Using a hand saw requires repeated push and pull strokes. Normally this involves either: limiting the force of each stroke, or making a separate effort to stop each stroke.
The recoil devices are simply a cushioned impact bar, attached to 1 or more springs, attached to the hand saw.
When using the recoil saw, the recoil is compressed at the end of each stroke. Energy from each stroke is stored and then used in the next stroke. This speeds the transition from one stroke to the next. This also eliminates the effort of stopping each stroke.
A saw operator can thus perform a sawing job in less time, and
using less effort.
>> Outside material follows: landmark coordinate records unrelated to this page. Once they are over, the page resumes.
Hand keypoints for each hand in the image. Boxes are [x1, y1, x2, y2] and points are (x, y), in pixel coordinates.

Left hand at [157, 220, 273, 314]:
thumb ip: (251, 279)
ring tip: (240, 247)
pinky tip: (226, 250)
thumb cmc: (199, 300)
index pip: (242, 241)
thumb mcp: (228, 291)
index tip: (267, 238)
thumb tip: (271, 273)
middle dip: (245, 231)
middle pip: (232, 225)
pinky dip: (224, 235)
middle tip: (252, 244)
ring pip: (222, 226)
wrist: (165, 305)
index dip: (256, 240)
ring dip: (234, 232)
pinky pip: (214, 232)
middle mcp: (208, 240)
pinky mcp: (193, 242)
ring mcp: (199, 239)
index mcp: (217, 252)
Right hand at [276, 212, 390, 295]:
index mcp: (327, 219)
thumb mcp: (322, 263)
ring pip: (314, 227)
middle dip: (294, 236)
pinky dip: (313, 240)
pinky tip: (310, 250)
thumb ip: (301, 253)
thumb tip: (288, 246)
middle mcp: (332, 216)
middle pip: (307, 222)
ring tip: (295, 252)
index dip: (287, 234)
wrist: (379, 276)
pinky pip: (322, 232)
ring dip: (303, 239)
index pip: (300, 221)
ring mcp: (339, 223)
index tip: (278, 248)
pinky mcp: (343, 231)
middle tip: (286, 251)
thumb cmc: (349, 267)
Ask anyone who has ever become exhausted from using a manual saw if that would be useful. A select few people enjoy using a handsaw, but wouldn't everyone who uses a hand saw enjoy spending less time using it when they need to?
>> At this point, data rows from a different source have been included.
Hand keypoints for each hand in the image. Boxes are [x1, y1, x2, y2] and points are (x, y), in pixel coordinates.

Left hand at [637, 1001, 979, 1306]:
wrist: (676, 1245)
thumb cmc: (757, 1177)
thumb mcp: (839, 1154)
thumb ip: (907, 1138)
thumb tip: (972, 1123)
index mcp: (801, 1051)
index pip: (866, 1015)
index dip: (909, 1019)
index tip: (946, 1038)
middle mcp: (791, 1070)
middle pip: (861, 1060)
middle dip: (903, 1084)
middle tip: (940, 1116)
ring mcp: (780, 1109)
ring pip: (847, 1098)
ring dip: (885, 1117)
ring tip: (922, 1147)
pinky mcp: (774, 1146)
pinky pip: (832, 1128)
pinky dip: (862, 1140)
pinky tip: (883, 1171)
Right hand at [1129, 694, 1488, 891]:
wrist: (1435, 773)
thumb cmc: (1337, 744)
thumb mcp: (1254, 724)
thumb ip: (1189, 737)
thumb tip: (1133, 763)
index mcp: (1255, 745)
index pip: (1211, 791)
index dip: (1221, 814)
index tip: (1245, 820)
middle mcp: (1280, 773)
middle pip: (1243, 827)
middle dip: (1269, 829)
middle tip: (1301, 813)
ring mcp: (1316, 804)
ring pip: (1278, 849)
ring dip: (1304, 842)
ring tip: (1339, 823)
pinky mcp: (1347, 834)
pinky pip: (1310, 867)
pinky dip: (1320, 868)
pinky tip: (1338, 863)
The recoil can be a part of many types of hand saws and files, for use in gardening, woodworking, metalworking, and PVC work.
I came up with the idea because I live in an apartment where power saws aren't an option. I was sawing multiple small pieces using a hack saw and mitre box and I wanted an easier way. A way to spend less time sawing. The recoil saw was my solution to spending too much time and effort sawing.
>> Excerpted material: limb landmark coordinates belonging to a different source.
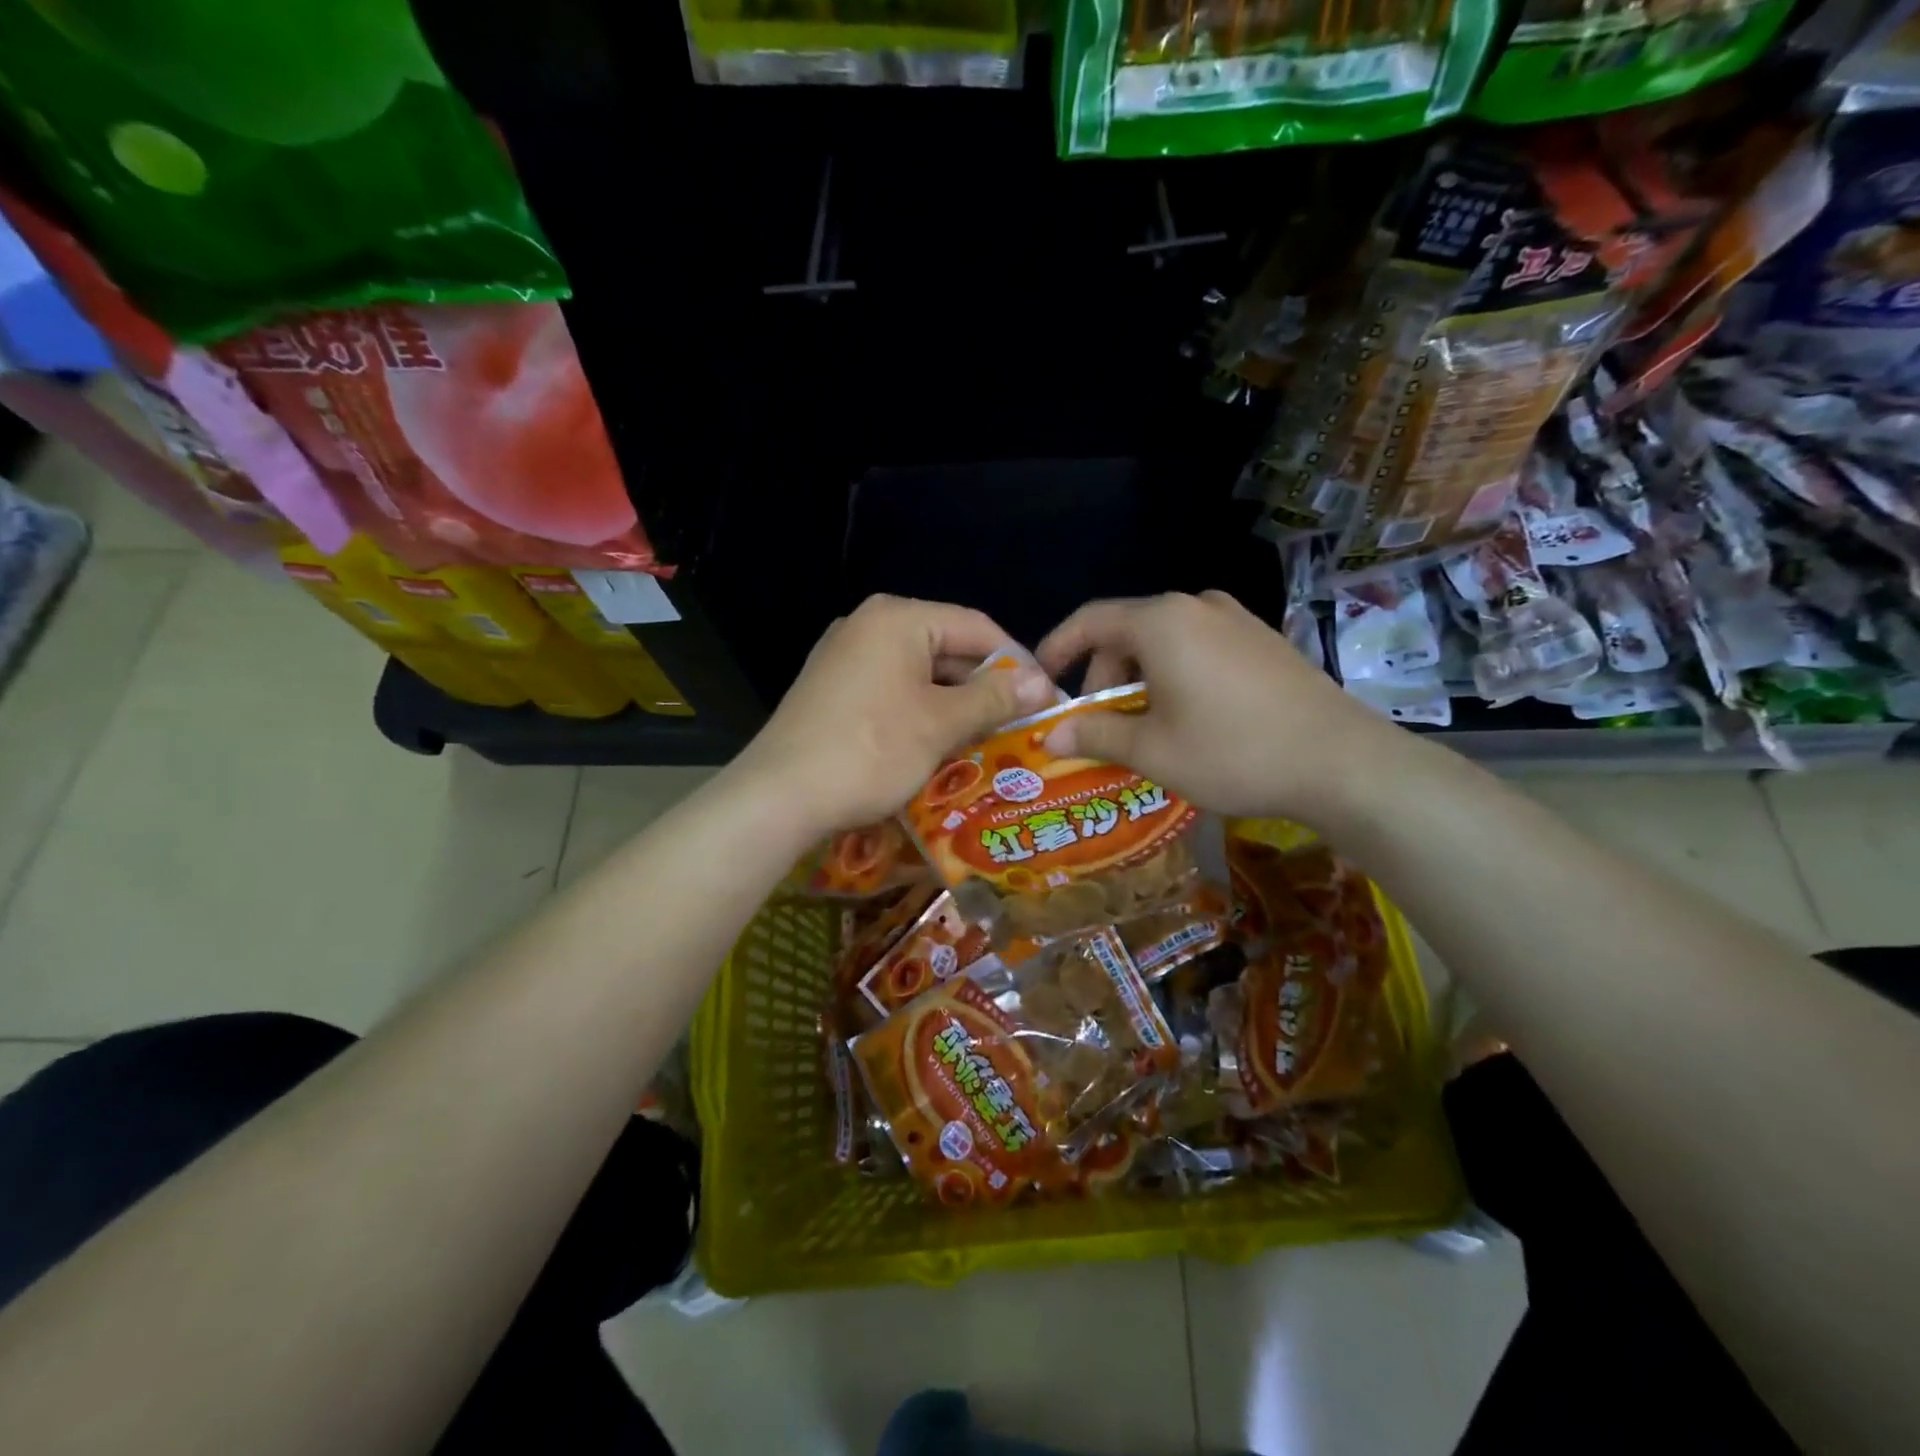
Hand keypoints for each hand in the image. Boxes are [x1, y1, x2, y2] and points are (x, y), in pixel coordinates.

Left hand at [737, 595, 1054, 837]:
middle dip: (986, 688)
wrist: (778, 796)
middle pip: (947, 648)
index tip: (1047, 698)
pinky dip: (922, 714)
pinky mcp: (832, 690)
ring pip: (920, 674)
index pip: (976, 626)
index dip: (1018, 662)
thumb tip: (1043, 684)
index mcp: (897, 618)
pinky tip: (941, 747)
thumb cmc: (870, 751)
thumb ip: (994, 697)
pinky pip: (892, 692)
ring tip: (991, 741)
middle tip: (1022, 724)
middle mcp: (868, 625)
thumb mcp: (941, 724)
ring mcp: (845, 657)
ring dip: (956, 706)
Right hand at [1035, 590, 1408, 824]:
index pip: (1090, 620)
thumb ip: (1094, 735)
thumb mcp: (1152, 750)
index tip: (1041, 679)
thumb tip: (1050, 736)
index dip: (1058, 647)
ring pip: (1165, 642)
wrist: (1342, 763)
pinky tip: (1187, 718)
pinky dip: (1175, 676)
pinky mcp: (1263, 641)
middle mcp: (1197, 607)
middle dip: (1103, 676)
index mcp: (1162, 622)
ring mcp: (1237, 620)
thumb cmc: (1232, 752)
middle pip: (1128, 631)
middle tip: (1097, 724)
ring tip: (1141, 727)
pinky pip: (1200, 648)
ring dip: (1139, 679)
Patent drawing of recoil file
If you've ever used a hand saw you've wished it took less effort - now it does.
Video of Recoil Hack Saw: 22 seconds from first to last cut.
Comparison Video: same wood, blade, and saw (with recoils removed) 45
seconds from first to last cut.
Sales note: Hand saws last a long time. Hand Saw owners rarely buy a new saw when a new model comes out. A Recoil version of a hand saw will save a hand saw user time and energy. If saw owners just think they'll spend less time and effort sawing with a recoil saw, then they're thinking about buying a new saw. They would be thinking of buying a new saw even if the ones they have 'work just fine'. So not only is there sales potential in new saws, but in the replacement of existing saws.
Technical Note: Springs that are fairly rigid seem to preserve the momentum of the saw better than springs with a lot of flexibility in them.